Expropriation

Expropriation


Remedies in nuisance are one legal tool used by property owners—with mixed success—to stop their neighbours from adversely affecting use and enjoyment of the owner’s land. Nuisance, in other words, is one means to exclude others from doing something that limits owners’ freedom related to property. This means of exclusion, however, unavoidably limits the freedom of others to use their land as they choose. In these cases, the courts must choose not only whose rights should win out but also find some way to address the fundamental dilemma of conflicting freedoms inherent in legal liberalism.

In other cases it is not a neighbouring landowner who is accused of infringing the plaintiff’s property rights, but the state itself. This type of claim engages the state’s power of expropriation (power to take away property rights)—in some contexts, called the power of eminent domain.

In the most dramatic cases, the state exercises its expropriation power to take private title to land (for example, to build a highway or an airport). But there are many other cases in which the state leaves title in the hands of the landowner but “takes” one or more sticks in the ownership bundle by way of regulation or other legislative act. In their broadest sense, such “regulatory takings” (as they are now called) are ubiquitous, ranging from environmental regulations to building codes and zoning bylaws. Similar to claims in nuisance, these state actions have sometimes been cast as violations of claimant landowners’ traditional rights of property.

A key legal issue is to what extent landowners in Canada can exclude governments from expropriating or otherwise regulating their property rights in the absence of compensation. Unlike the United States and several modern constitutional democracies, Canada lacks any constitutional protections for private property against state attempts to limit or take away those rights. Lacking such explicit protections, it has generally not been possible for claimants to invoke existing constitutional rights in ways that protect private property.

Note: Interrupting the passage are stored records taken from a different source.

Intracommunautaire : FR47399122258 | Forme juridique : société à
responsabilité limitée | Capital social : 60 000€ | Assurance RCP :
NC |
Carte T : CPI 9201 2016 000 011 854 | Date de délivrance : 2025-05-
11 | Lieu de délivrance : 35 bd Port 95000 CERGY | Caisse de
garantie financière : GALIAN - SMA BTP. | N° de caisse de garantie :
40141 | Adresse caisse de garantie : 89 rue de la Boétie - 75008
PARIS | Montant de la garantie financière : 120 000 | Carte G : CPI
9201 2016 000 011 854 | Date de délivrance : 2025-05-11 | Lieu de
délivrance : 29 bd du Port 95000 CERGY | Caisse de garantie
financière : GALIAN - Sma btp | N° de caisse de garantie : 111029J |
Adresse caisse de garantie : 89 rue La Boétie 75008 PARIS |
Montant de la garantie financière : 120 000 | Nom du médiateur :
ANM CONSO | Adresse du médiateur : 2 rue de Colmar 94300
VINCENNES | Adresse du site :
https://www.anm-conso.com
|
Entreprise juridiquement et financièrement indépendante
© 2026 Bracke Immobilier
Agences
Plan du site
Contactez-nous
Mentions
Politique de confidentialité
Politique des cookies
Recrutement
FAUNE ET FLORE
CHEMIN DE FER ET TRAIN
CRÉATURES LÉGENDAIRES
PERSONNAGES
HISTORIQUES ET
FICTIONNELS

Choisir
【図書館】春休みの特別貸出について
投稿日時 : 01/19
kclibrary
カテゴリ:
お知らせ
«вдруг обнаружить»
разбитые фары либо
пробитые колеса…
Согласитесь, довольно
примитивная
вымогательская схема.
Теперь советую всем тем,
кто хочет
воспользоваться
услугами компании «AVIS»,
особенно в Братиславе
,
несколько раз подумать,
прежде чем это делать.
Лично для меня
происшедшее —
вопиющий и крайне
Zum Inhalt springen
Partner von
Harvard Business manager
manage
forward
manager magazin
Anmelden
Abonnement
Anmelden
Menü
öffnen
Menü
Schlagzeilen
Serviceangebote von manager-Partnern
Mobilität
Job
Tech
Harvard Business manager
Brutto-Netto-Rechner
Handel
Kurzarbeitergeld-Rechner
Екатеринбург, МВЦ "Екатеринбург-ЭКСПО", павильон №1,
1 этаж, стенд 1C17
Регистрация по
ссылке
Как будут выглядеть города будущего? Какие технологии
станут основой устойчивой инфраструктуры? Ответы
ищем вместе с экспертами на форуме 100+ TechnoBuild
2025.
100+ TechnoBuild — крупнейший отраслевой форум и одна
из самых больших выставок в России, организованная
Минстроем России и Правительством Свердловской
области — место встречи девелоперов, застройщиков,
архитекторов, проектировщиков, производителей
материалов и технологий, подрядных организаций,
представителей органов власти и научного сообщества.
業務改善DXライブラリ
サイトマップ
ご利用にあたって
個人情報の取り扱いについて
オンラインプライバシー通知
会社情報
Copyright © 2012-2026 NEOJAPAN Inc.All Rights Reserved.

What protections do exist mainly take the form of provincial expropriation statutes. These statutes do not prevent government from expropriating property altogether, but they do impose certain restrictions on this activity, such as that it must be undertaken for a public purpose and that adequate compensation to landowners must be paid. Such compensation is clearly required when title is taken away by the state. Much less clear is to what extent governments in Canada are responsible for compensating landowners for regulatory activity that “takes” one or more sticks in the bundle. As the United States Supreme Court observed in Pennsylvania Coal Co. v Mahon, “[g]overnment hardly could go on if, to some extent, values incident to property could not be diminished without paying for every such change in the general law.”